Recently I’ve heard quite a few writers concerned with genre-hopping. Many agents and publishers discourage it; if you want to write different stories, you write under different pen names. It keeps your fans compartmentalized – for example, the romance fans don’t have to read sci-fi they may dislike – but it’s harder to build that elusive platform, as you’re essentially building two (or more, depending on how many pen names you go with).
So, can you be successful as a genre-hopper? My publisher, Evolved Publishing, has no problem with it (they’re leniently awesome about a lot of other stuff too).

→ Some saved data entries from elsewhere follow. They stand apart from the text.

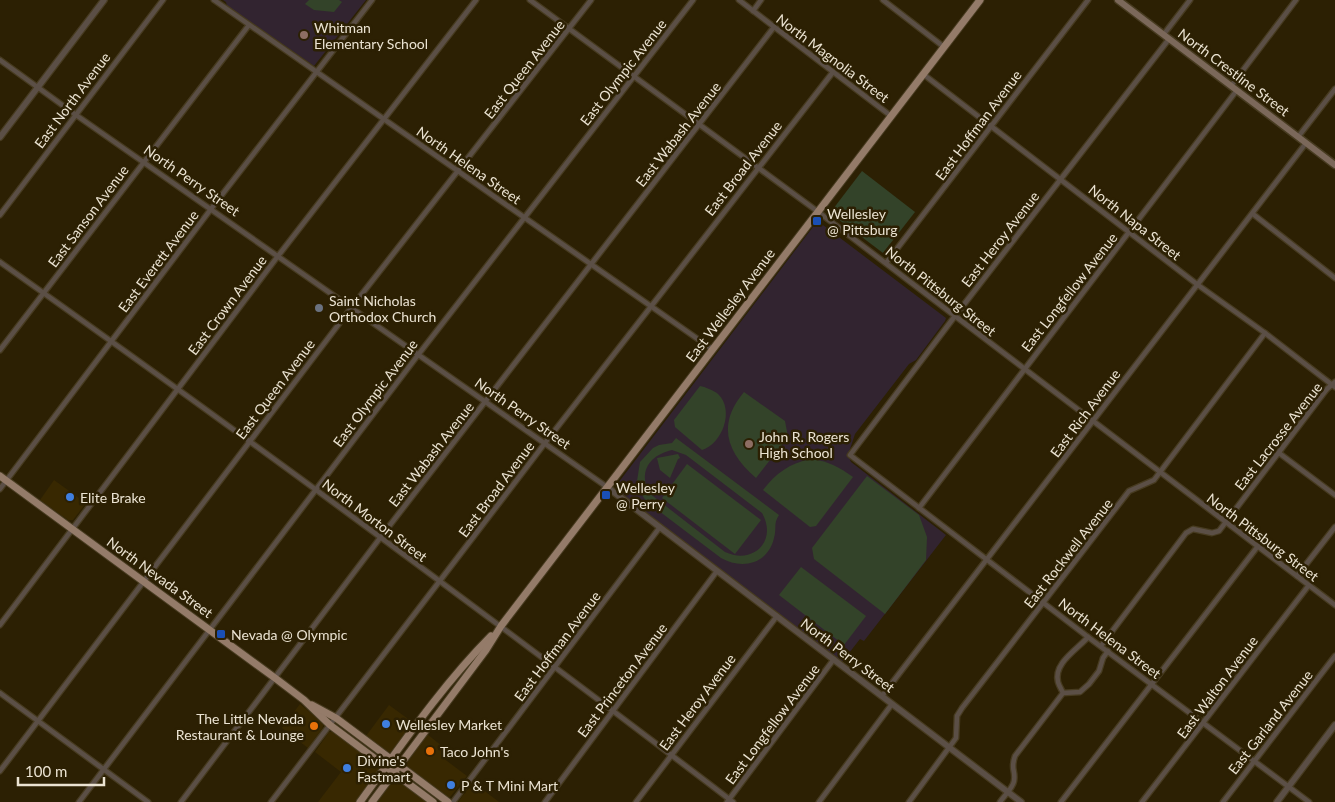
<svg xmlns="http://www.w3.org/2000/svg" width="1335" height="802" viewBox="0 0 1335 802" font-family="Lato,sans-serif">
<rect width="100%" height="100%" fill="#2c2003"/>
<!-- built -->
<g fill="#382801">
<polygon points="54,480 86,503 73,520 68,520 40,500"/>
<polygon points="300,704 324,724 322,729 308,748 282,728"/>
<polygon points="389,705 415,724 390,753 366,736"/>
<polygon points="329,732 334,732 379,766 379,771 355,802 318,802 341,772 315,752"/>
<polygon points="427,734 448,751 443,758 467,776 450,797 448,797 407,766 407,763"/>
<polygon points="396,779 400,781 428,802 377,802 392,782"/>
<polygon points="473,782 499,802 458,802"/>
</g>
<!-- education -->
<g fill="#322430">
<polygon points="223,0 366,0 314,66 227,6 226,2"/>
<polygon points="819,222 946,318 945,321 916,360 909,364 855,434 848,455 851,462 946,535 864,641 860,639 842,662 616,490 615,487 816,223"/>
</g>
<!-- green -->
<g fill="#334329" fill-rule="evenodd">
<polygon points="309,0 339,0 342,2 334,12 314,10 305,4"/>
<polygon points="862,171 915,212 883,253 830,213"/>
<path d="M700,386C705,387 713,390 718,394C735,410 722,444 702,450L675,427L674,420Z"/>
<path d="M744,392L785,421L788,437L756,478C726,452 717,424 744,392Z"/>
<path d="M676,438L779,515C773,524 777,528 774,538C768,564 742,570 721,558L651,505L644,498L639,490L637,481L640,462L653,448L659,445L672,443ZM672,450L686,455L762,513C778,541 753,565 725,552L649,493C638,471 650,455 672,450Z"/>
<polygon points="678,454 680,458 678,459 670,478 660,470 657,458"/>
<path d="M811,459C828,461 839,467 853,477L816,526L810,527L763,490C776,473 790,463 811,459Z"/>
<polygon points="687,464 761,520 735,554 662,498"/>
<polygon points="867,476 919,515 927,537 926,560 885,614 814,559 812,548"/>
<polygon points="801,567 866,616 844,645 779,595"/>
</g>
<g fill="none" stroke-linecap="round" stroke-linejoin="round">
<!-- minor casing -->
<g stroke="#473b20" stroke-width="7">
<g id="minor">
<polyline points="214,0 712,349"/>
<polyline points="530,0 817,211 1335,605"/>
<polyline points="739,0 891,116"/>
<polyline points="883,0 944,47"/>
<polyline points="753,11 761,0"/>
<polyline points="1164,34 1190,0"/>
<polyline points="1169,39 955,316 850,455 1088,637 1309,802"/>
<polyline points="0,60 76,115 607,487"/>
<polyline points="923,74 1198,285 1265,333 1335,387"/>
<polyline points="1231,86 1296,0"/>
<polyline points="1298,137 1335,89"/>
<polyline points="1253,214 1335,278"/>
<polyline points="0,215 163,0"/>
<path d="M0,262C247,437 492,618 733,802"/>
<polyline points="886,263 1088,0"/>
<polyline points="0,350 249,25"/>
<polyline points="1279,453 1335,495"/>
<polyline points="0,489 211,209 372,0"/>
<polyline points="919,508 1237,90"/>
<polyline points="1297,576 1335,527"/>
<polyline points="0,625 278,256 476,0"/>
<polyline points="1101,646 1186,533 1193,529 1212,533 1219,531 1327,389 1335,382"/>
<polyline points="0,693 148,802"/>
<path d="M1063,693C1062,690 1059,686 1058,682C1053,663 1078,649 1088,637"/>
<polyline points="882,696 1306,143"/>
<polyline points="0,771 351,308 591,0"/>
<polyline points="79,802 418,355 693,0"/>
<polyline points="181,802 380,538 774,27"/>
<polyline points="271,802 545,443 833,72"/>
<polyline points="453,802 660,527"/>
<polyline points="545,802 717,571"/>
<polyline points="636,802 777,616"/>
<polyline points="727,802 834,659"/>
<polyline points="819,802 892,704"/>
<polyline points="909,802 956,738 957,716 962,708 1129,491 1154,480 1265,333"/>
<path d="M1000,802C1004,796 1013,788 1014,781C1016,770 1010,770 1015,756L1063,693L1080,692L1089,684L1099,671L1103,658L1108,651"/>
<polyline points="1061,802 1258,546"/>
<polyline points="1142,802 1309,585"/>
<polyline points="1223,802 1335,656"/>
</g>
</g>
<!-- tertiary casing -->
<g stroke="#473b20" stroke-width="8">
<g id="tertiary">
<polyline points="0,137 104,0"/>
<polyline points="607,487 1021,802"/>
<polyline points="1277,802 1335,725"/>
</g>
</g>
<!-- secondary casing -->
<g stroke="#473b20" stroke-width="9">
<polyline id="secondary" points="1118,0 1335,165"/>
</g>
<!-- primary casing -->
<g stroke="#473b20" stroke-width="9">
<g id="primary">
<polyline points="0,476 275,678 304,700 330,725 433,802"/>
<polyline points="312,705 336,718 448,802"/>
<path d="M360,802C400,747 443,684 491,636"/>
<polyline points="372,802 486,650 501,626 980,0"/>
</g>
</g>
<!-- minor -->
<use href="#minor" stroke="#5b4f46" stroke-width="4.5"/>
<!-- tertiary -->
<use href="#tertiary" stroke="#5b4f46" stroke-width="5.5"/>
<!-- secondary -->
<use href="#secondary" stroke="#7b685a" stroke-width="6"/>
<!-- primary -->
<use href="#primary" stroke="#947b69" stroke-width="7"/>
</g>
<!-- markers -->
<g fill="#8d6e63" stroke="#2c2003" stroke-width="2">
<circle cx="304" cy="35" r="5"/>
<circle cx="749" cy="444" r="5"/>
</g>
<g fill="#1a4fb4" stroke="#2c2003" stroke-width="2">
<rect x="812" y="216" width="10" height="10" rx="2.5"/>
<rect x="601" y="490" width="10" height="10" rx="2.5"/>
<rect x="216" y="629" width="10" height="10" rx="2.5"/>
</g>
<circle fill="#6b7280" stroke="#2c2003" stroke-width="2" cx="319" cy="308" r="5"/>
<g fill="#3f7fe0" stroke="#2c2003" stroke-width="2">
<circle cx="70" cy="497" r="5"/>
<circle cx="386" cy="724" r="5"/>
<circle cx="347" cy="768" r="5"/>
<circle cx="451" cy="785" r="5"/>
</g>
<g fill="#e8710a" stroke="#2c2003" stroke-width="2">
<circle cx="314" cy="726" r="5"/>
<circle cx="430" cy="751" r="5"/>
</g>
<g text-anchor="middle" dominant-baseline="central" stroke-width="5" stroke-linejoin="round" paint-order="stroke">
<!-- poi labels -->
<g font-size="14" fill="#ebe3d2" stroke="#2c2003" text-anchor="start">
<text x="314" y="27">Whitman<tspan x="314" dy="16">Elementary School</tspan></text>
<text x="827" y="213">Wellesley<tspan x="827" dy="16">@ Pittsburg</tspan></text>
<text x="329" y="300">Saint Nicholas<tspan x="329" dy="16">Orthodox Church</tspan></text>
<text x="759" y="436">John R. Rogers<tspan x="759" dy="16">High School</tspan></text>
<text x="616" y="487">Wellesley<tspan x="616" dy="16">@ Perry</tspan></text>
<text x="80" y="497">Elite Brake</text>
<text x="231" y="634">Nevada @ Olympic</text>
<text x="304" y="718" text-anchor="end">The Little Nevada<tspan x="304" dy="16">Restaurant &amp; Lounge</tspan></text>
<text x="396" y="724">Wellesley Market</text>
<text x="440" y="751">Taco John's</text>
<text x="357" y="760">Divine's<tspan x="357" dy="16">Fastmart</tspan></text>
<text x="461" y="785">P &amp; T Mini Mart</text>
</g>
<!-- street labels -->
<g font-size="14" fill="#ebe3d2" stroke="#2c2003">
<text transform="translate(833 58) rotate(37)">North Magnolia Street</text>
<text transform="translate(524 69) rotate(-52)">East Queen Avenue</text>
<text transform="translate(623 72) rotate(-52)">East Olympic Avenue</text>
<text transform="translate(1234 72) rotate(37)">North Crestline Street</text>
<text transform="translate(72 100) rotate(-53)">East North Avenue</text>
<text transform="translate(978 125) rotate(-53)">East Hoffman Avenue</text>
<text transform="translate(678 134) rotate(-52)">East Wabash Avenue</text>
<text transform="translate(469 165) rotate(35)">North Helena Street</text>
<text transform="translate(743 168) rotate(-52)">East Broad Avenue</text>
<text transform="translate(192 180) rotate(35)">North Perry Street</text>
<text transform="translate(88 216) rotate(-53)">East Sanson Avenue</text>
<text transform="translate(1135 222) rotate(38)">North Napa Street</text>
<text transform="translate(1000 239) rotate(-52)">East Heroy Avenue</text>
<text transform="translate(158 261) rotate(-53)">East Everett Avenue</text>
<text transform="translate(941 291) rotate(38)">North Pittsburg Street</text>
<text transform="translate(1069 292) rotate(-52)">East Longfellow Avenue</text>
<text transform="translate(227 305) rotate(-53)">East Crown Avenue</text>
<text transform="translate(730 305) rotate(-53)">East Wellesley Avenue</text>
<text transform="translate(275 389) rotate(-53)">East Queen Avenue</text>
<text transform="translate(375 393) rotate(-53)">East Olympic Avenue</text>
<text transform="translate(523 413) rotate(35)">North Perry Street</text>
<text transform="translate(1085 413) rotate(-53)">East Rich Avenue</text>
<text transform="translate(1278 436) rotate(-52)">East Lacrosse Avenue</text>
<text transform="translate(431 454) rotate(-52)">East Wabash Avenue</text>
<text transform="translate(496 489) rotate(-53)">East Broad Avenue</text>
<text transform="translate(375 520) rotate(37)">North Morton Street</text>
<text transform="translate(1263 537) rotate(37)">North Pittsburg Street</text>
<text transform="translate(1068 553) rotate(-52)">East Rockwell Avenue</text>
<text transform="translate(160 577) rotate(36)">North Nevada Street</text>
<text transform="translate(1110 638) rotate(37)">North Helena Street</text>
<text transform="translate(557 646) rotate(-53)">East Hoffman Avenue</text>
<text transform="translate(848 655) rotate(37)">North Perry Street</text>
<text transform="translate(622 680) rotate(-53)">East Princeton Avenue</text>
<text transform="translate(1217 687) rotate(-53)">East Walton Avenue</text>
<text transform="translate(697 702) rotate(-53)">East Heroy Avenue</text>
<text transform="translate(1270 722) rotate(-52)">East Garland Avenue</text>
<text transform="translate(772 724) rotate(-53)">East Longfellow Avenue</text>
</g>
</g>
<!-- scale -->
<path d="M18 777v8h86v-8" fill="none" stroke="#ebe3d2" stroke-width="2.5"/>
<text x="25" y="777" font-size="15" fill="#ebe3d2" stroke="#2c2003" stroke-width="4" paint-order="stroke">100 m</text>
</svg>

And in the past few months, I’ve come across a really good example: the band Imagine Dragons.
At first, I wasn’t big on them. “It’s Time” is a blatent rip-off of Sigur Rós’s “Inní Mér Syngur Vitleysingur,” a song I happen to love but most people have probably never heard. “It’s Time” is fun, hopeful, light. It’s played on most Top 40 radio stations.
And then I heard “Radioactive,” which is not really fun or hopeful or light. And it’s played almost exclusively on rock stations.
Intrigued, I got their album, Night Visions (and I highly recommend you do too). It’s a mix of light pop songs, dark rock songs, and some Caribbean steel drums that conjure up memories of the lobster from The Little Mermaid. And the mix is working, because their debut album has gone platinum in the US (1 million+ albums sold).
I think part of their success is their marketing approach: target pop people for the pop songs and rock people for the rock songs, each of whom will buy the whole album and probably enjoy it.
The lesson for writers, I guess, is that you need to cast a wide net. My novel, The Lone Wolf, is women’s fiction and I’ll market it towards women’s fiction writers, but chances are they’ll enjoy my other stories when they read them (or at least buy them). Readers who enjoy my darker short stories will buy the novel and appreciate some of the darker characters. I hope.
What’s your take on genre-hopping and marketing: good or bad? Why?